Data provided ->
━━━━━━━━
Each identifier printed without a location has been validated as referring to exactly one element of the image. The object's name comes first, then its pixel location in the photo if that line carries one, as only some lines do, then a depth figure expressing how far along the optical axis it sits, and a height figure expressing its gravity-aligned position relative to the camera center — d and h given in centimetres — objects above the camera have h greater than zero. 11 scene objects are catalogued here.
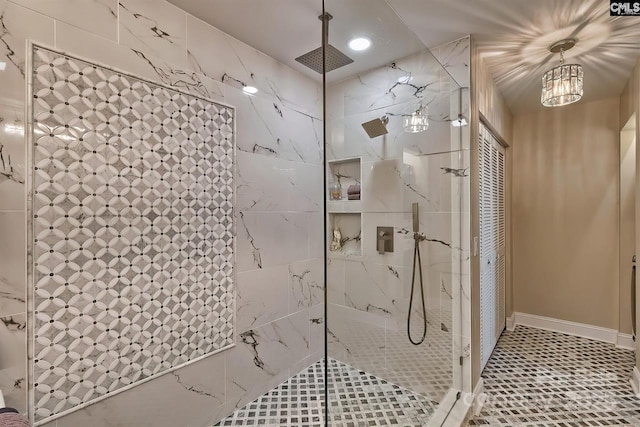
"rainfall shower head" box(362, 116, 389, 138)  172 +50
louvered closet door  234 -26
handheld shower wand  190 -33
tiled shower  120 -4
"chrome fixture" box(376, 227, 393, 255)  181 -16
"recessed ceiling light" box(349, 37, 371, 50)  157 +90
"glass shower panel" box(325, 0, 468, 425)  157 -5
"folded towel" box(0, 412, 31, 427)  76 -52
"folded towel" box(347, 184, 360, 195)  172 +14
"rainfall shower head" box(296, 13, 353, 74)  149 +79
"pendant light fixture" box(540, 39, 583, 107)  193 +84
━━━━━━━━
Exercise requirements -> Leave out every line above except those from the line with "37, 371, 50)" up to and including the line with "13, 353, 74)", and copy those exactly.

Output below ->
"recessed ceiling light" box(349, 37, 371, 50)  157 +90
"glass shower panel" box(325, 0, 468, 425)  157 -5
"folded towel" box(0, 412, 31, 427)  76 -52
"folded towel" box(347, 184, 360, 195)  172 +14
"rainfall shower head" box(296, 13, 353, 74)  149 +79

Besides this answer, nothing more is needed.